'An Unprincipled Mess: Party Anonymity in Legal Proceedings in the United Kingdom' by Merris Amos in
A. Koltay (ed.)
The Fundamentals of Media Law (CompLex, 2016)
argues
Over the last ten years in the United Kingdom (UK) there has been a significant increase in the willingness of courts and tribunals to grant anonymity to the parties to legal proceedings. In 15 percent of the judgments made by the Supreme Court in 2014, at least one of the parties had been granted anonymity. In 2010, the figure was even higher at 24 percent of all judgments for that year. By contrast in 2006, seven percent of the judgments of the highest court were anonymised and in 2002, it was only two percent. The rise in party anonymity has not gone unnoticed and the Supreme Court itself has observed that its docket can “read like alphabet soup”. Many media organisations are dissatisfied and maintain that there should be less anonymity in the courts whilst some campaigners and commentators argue that there should be more, particularly for those accused of a crime but not yet charged. The purpose of this chapter is not to take sides in this debate but to attempt to make sense of the present position and identify the main principles consistently applied by the courts when anonymity is requested by a party. Each principle is assessed to determine if its interpretation and application is sufficiently supported by the relevant jurisprudence. In the light of this assessment, a revised set of principles is suggested and the chapter concludes with a reconsideration, in the light of these revised principles, of a recent anonymity judgment as well as a discussion of how the revised principles might apply to a person accused of a sexual offence, but not yet charged.

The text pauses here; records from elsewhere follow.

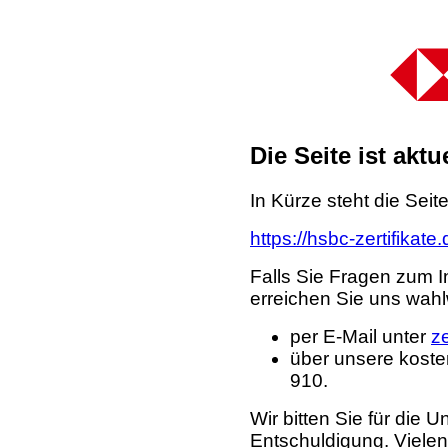
Die Seite ist akt
In Kürze steht die Seit
https://hsbc-zertifikate
Falls Sie Fragen zum I
erreichen Sie uns wahl
per E-Mail unter
z
über unsere koste
910.
Wir bitten Sie für die
Entschuldigung. Viele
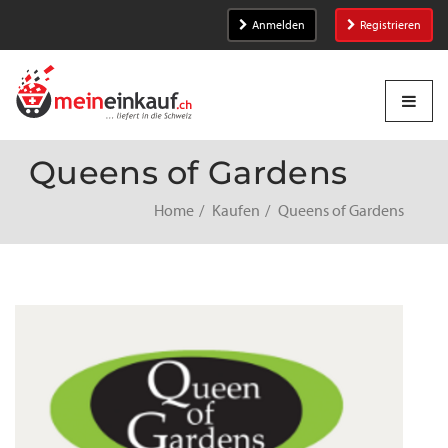
Anmelden
Registrieren
Queens of Gardens
Home
Kaufen
Queens of Gardens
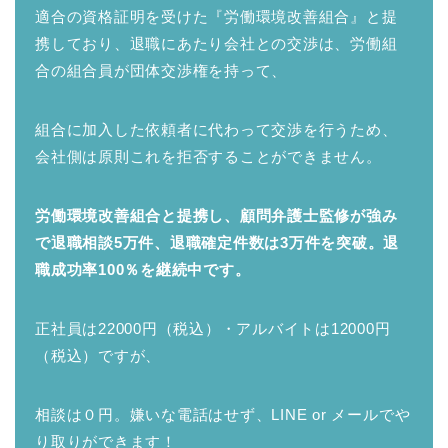
適合の資格証明を受けた『労働環境改善組合』と提
携しており、退職にあたり会社との交渉は、労働組
合の組合員が団体交渉権を持って、
組合に加入した依頼者に代わって交渉を行うため、
会社側は原則これを拒否することができません。
労働環境改善組合と提携し、顧問弁護士監修が強み
で退職相談5万件、退職確定件数は3万件を突破。退
職成功率100％を継続中です。
正社員は22000円（税込）・アルバイトは12000円
（税込）ですが、
相談は０円。嫌いな電話はせず、LINE or メールでや
り取りができます！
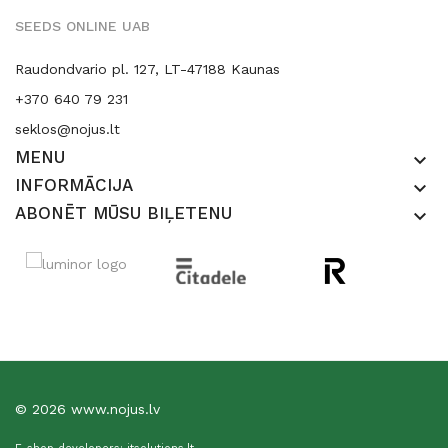
SEEDS ONLINE UAB
Raudondvario pl. 127, LT-47188 Kaunas
+370 640 79 231
seklos@nojus.lt
MENU
keyboard_arrow_down
INFORMĀCIJA
keyboard_arrow_down
ABONĒT MŪSU BIĻETENU
keyboard_arrow_down
© 2026 www.nojus.lv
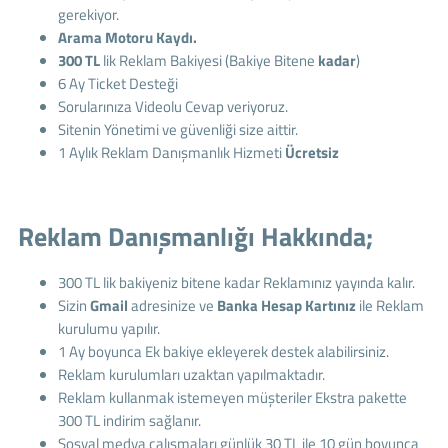
gerekiyor.
Arama Motoru Kaydı.
300 TL
lik Reklam Bakiyesi (Bakiye Bitene
kadar
)
6 Ay Ticket Desteği
Sorularınıza Videolu Cevap veriyoruz.
Sitenin Yönetimi ve güvenliği size aittir.
1 Aylık Reklam Danışmanlık Hizmeti
Ücretsiz
Reklam Danışmanlığı Hakkında;
300 TL lik bakiyeniz bitene kadar Reklamınız yayında kalır.
Sizin
Gmail
adresinize ve
Banka Hesap Kartınız
ile Reklam
kurulumu yapılır.
1 Ay boyunca Ek bakiye ekleyerek destek alabilirsiniz.
Reklam kurulumları uzaktan yapılmaktadır.
Reklam kullanmak istemeyen müşteriler Ekstra pakette
300 TL indirim sağlanır.
Sosyal medya çalışmaları günlük 30 TL ile 10 gün boyunca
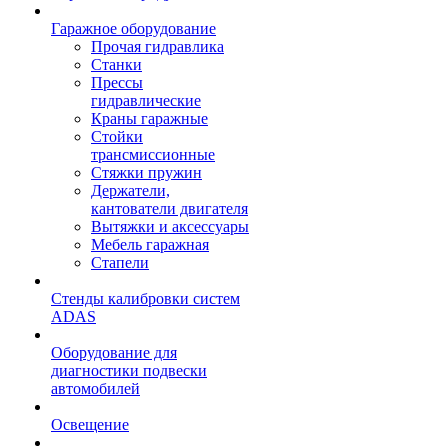
Гаражное оборудование
Прочая гидравлика
Станки
Прессы
гидравлические
Краны гаражные
Стойки
трансмиссионные
Стяжки пружин
Держатели,
кантователи двигателя
Вытяжки и аксессуары
Мебель гаражная
Стапели
Стенды калибровки систем
ADAS
Оборудование для
диагностики подвески
автомобилей
Освещение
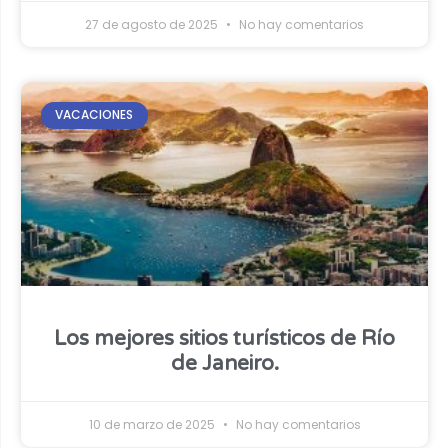
27 de agosto de 2025
No hay comentarios
VACACIONES
Los mejores sitios turísticos de Río
de Janeiro.
10 de marzo de 2025
No hay comentarios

'Data Security and Multi-Factor Authentication: Analysis of Requirements Under EU Law and in Selected EU Member States' (Queen Mary School of Law Legal Studies Research Paper No. 194/2015) by Elizabeth Kennedy and Christopher Millard
considers
certain legal requirements relating to data security in the EU, and specifically the use of multi-factor authentication as a method of meeting the security obligations established by European Directive 95/46 EC on the processing of personal data (the “Directive”). Following this Executive Summary, the Report comprises two sections: a discussion of the requirements of data security under European data protection legislation, and a study of selected national positions.